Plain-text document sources
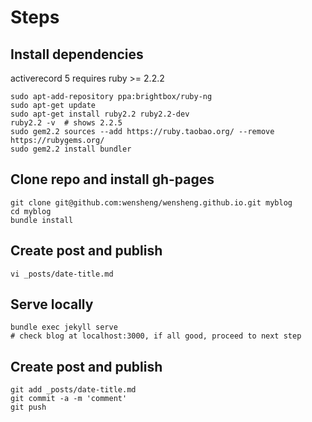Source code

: # Steps

## Install dependencies

activerecord 5 requires ruby >= 2.2.2

    sudo apt-add-repository ppa:brightbox/ruby-ng
    sudo apt-get update
    sudo apt-get install ruby2.2 ruby2.2-dev
    ruby2.2 -v  # shows 2.2.5
    sudo gem2.2 sources --add https://ruby.taobao.org/ --remove https://rubygems.org/
    sudo gem2.2 install bundler

## Clone repo and install gh-pages

    git clone git@github.com:wensheng/wensheng.github.io.git myblog
    cd myblog
    bundle install

## Create post and publish

    vi _posts/date-title.md

## Serve locally

    bundle exec jekyll serve
    # check blog at localhost:3000, if all good, proceed to next step

## Create post and publish

    git add _posts/date-title.md
    git commit -a -m 'comment'
    git push
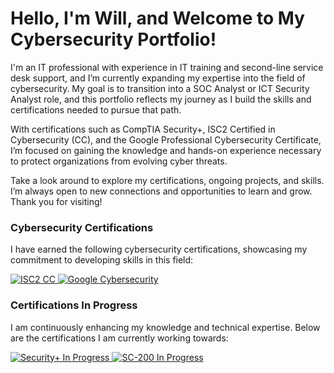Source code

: # Hello, I'm Will, and Welcome to My Cybersecurity Portfolio!
I'm an IT professional with experience in IT training and second-line service desk support, and I’m currently expanding my expertise into the field of cybersecurity. My goal is to transition into a SOC Analyst or ICT Security Analyst role, and this portfolio reflects my journey as I build the skills and certifications needed to pursue that path.

With certifications such as CompTIA Security+, ISC2 Certified in Cybersecurity (CC), and the Google Professional Cybersecurity Certificate, I’m focused on gaining the knowledge and hands-on experience necessary to protect organizations from evolving cyber threats.

Take a look around to explore my certifications, ongoing projects, and skills. I’m always open to new connections and opportunities to learn and grow. Thank you for visiting!

### Cybersecurity Certifications
I have earned the following cybersecurity certifications, showcasing my commitment to developing skills in this field:

<p align="left">
  <a href="https://acrobat.adobe.com/id/urn:aaid:sc:EU:289a5ca8-f7e7-4d80-8d79-414cb9f49559"> <img src="https://img.shields.io/badge/ISC2-Certified%20in%20Cybersecurity-green?style=for-the-badge&logo=isc2" alt="ISC2 CC" /> </a> 
  <a href="https://www.coursera.org/account/accomplishments/specialization/certificate/MNCOUYZ25SR8"> <img src="https://img.shields.io/badge/Google-Cybersecurity-blue?style=for-the-badge&logo=google" alt="Google Cybersecurity" /> </a>
</p>

### Certifications In Progress
I am continuously enhancing my knowledge and technical expertise. Below are the certifications I am currently working towards:

<p align="left"> <a href="https://www.comptia.org/certifications/security"> <img src="https://img.shields.io/badge/CompTIA-Security%2B%20(In%20Progress)-grey?style=for-the-badge&logo=comptia" alt="Security+ In Progress" /> </a> 
  <a href="https://learn.microsoft.com/en-us/certifications/exams/sc-200/"> <img src="https://img.shields.io/badge/Microsoft-SC--200%20(In%20Progress)-grey?style=for-the-badge&logo=microsoft" alt="SC-200 In Progress" /> </a>
</p>



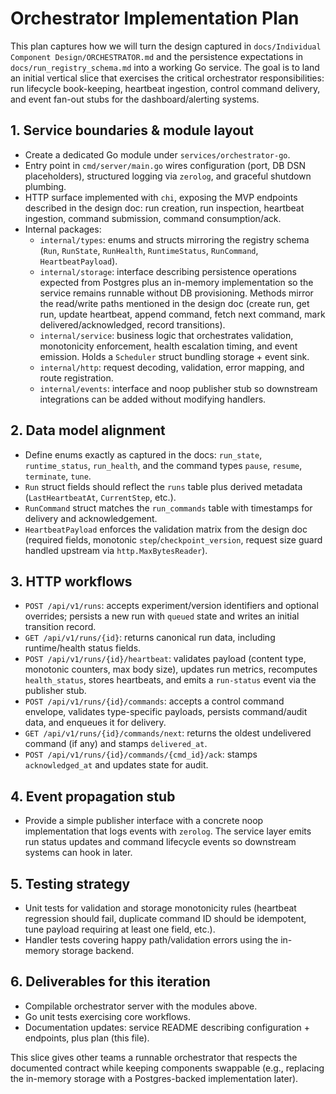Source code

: # Orchestrator Implementation Plan

This plan captures how we will turn the design captured in `docs/Individual Component Design/ORCHESTRATOR.md` and the persistence expectations in `docs/run_registry_schema.md` into a working Go service. The goal is to land an initial vertical slice that exercises the critical orchestrator responsibilities: run lifecycle book-keeping, heartbeat ingestion, control command delivery, and event fan-out stubs for the dashboard/alerting systems.

## 1. Service boundaries & module layout
- Create a dedicated Go module under `services/orchestrator-go`.
- Entry point in `cmd/server/main.go` wires configuration (port, DB DSN placeholders), structured logging via `zerolog`, and graceful shutdown plumbing.
- HTTP surface implemented with `chi`, exposing the MVP endpoints described in the design doc: run creation, run inspection, heartbeat ingestion, command submission, command consumption/ack.
- Internal packages:
  - `internal/types`: enums and structs mirroring the registry schema (`Run`, `RunState`, `RunHealth`, `RuntimeStatus`, `RunCommand`, `HeartbeatPayload`).
  - `internal/storage`: interface describing persistence operations expected from Postgres plus an in-memory implementation so the service remains runnable without DB provisioning. Methods mirror the read/write paths mentioned in the design doc (create run, get run, update heartbeat, append command, fetch next command, mark delivered/acknowledged, record transitions).
  - `internal/service`: business logic that orchestrates validation, monotonicity enforcement, health escalation timing, and event emission. Holds a `Scheduler` struct bundling storage + event sink.
  - `internal/http`: request decoding, validation, error mapping, and route registration.
  - `internal/events`: interface and noop publisher stub so downstream integrations can be added without modifying handlers.

## 2. Data model alignment
- Define enums exactly as captured in the docs: `run_state`, `runtime_status`, `run_health`, and the command types `pause`, `resume`, `terminate`, `tune`.
- `Run` struct fields should reflect the `runs` table plus derived metadata (`LastHeartbeatAt`, `CurrentStep`, etc.).
- `RunCommand` struct matches the `run_commands` table with timestamps for delivery and acknowledgement.
- `HeartbeatPayload` enforces the validation matrix from the design doc (required fields, monotonic `step`/`checkpoint_version`, request size guard handled upstream via `http.MaxBytesReader`).

## 3. HTTP workflows
- `POST /api/v1/runs`: accepts experiment/version identifiers and optional overrides; persists a new run with `queued` state and writes an initial transition record.
- `GET /api/v1/runs/{id}`: returns canonical run data, including runtime/health status fields.
- `POST /api/v1/runs/{id}/heartbeat`: validates payload (content type, monotonic counters, max body size), updates run metrics, recomputes `health_status`, stores heartbeats, and emits a `run-status` event via the publisher stub.
- `POST /api/v1/runs/{id}/commands`: accepts a control command envelope, validates type-specific payloads, persists command/audit data, and enqueues it for delivery.
- `GET /api/v1/runs/{id}/commands/next`: returns the oldest undelivered command (if any) and stamps `delivered_at`.
- `POST /api/v1/runs/{id}/commands/{cmd_id}/ack`: stamps `acknowledged_at` and updates state for audit.

## 4. Event propagation stub
- Provide a simple publisher interface with a concrete noop implementation that logs events with `zerolog`. The service layer emits run status updates and command lifecycle events so downstream systems can hook in later.

## 5. Testing strategy
- Unit tests for validation and storage monotonicity rules (heartbeat regression should fail, duplicate command ID should be idempotent, tune payload requiring at least one field, etc.).
- Handler tests covering happy path/validation errors using the in-memory storage backend.

## 6. Deliverables for this iteration
- Compilable orchestrator server with the modules above.
- Go unit tests exercising core workflows.
- Documentation updates: service README describing configuration + endpoints, plus plan (this file).

This slice gives other teams a runnable orchestrator that respects the documented contract while keeping components swappable (e.g., replacing the in-memory storage with a Postgres-backed implementation later).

> [WHAT IS NEEDED]: Above are the records; from them, give again exactly the lines from the one containing "This plan captures" through the one containing "- Entry point", both included.

> [SOLUTION FOR THIS PROBLEM]:
This plan captures how we will turn the design captured in `docs/Individual Component Design/ORCHESTRATOR.md` and the persistence expectations in `docs/run_registry_schema.md` into a working Go service. The goal is to land an initial vertical slice that exercises the critical orchestrator responsibilities: run lifecycle book-keeping, heartbeat ingestion, control command delivery, and event fan-out stubs for the dashboard/alerting systems.

## 1. Service boundaries & module layout
- Create a dedicated Go module under `services/orchestrator-go`.
- Entry point in `cmd/server/main.go` wires configuration (port, DB DSN placeholders), structured logging via `zerolog`, and graceful shutdown plumbing.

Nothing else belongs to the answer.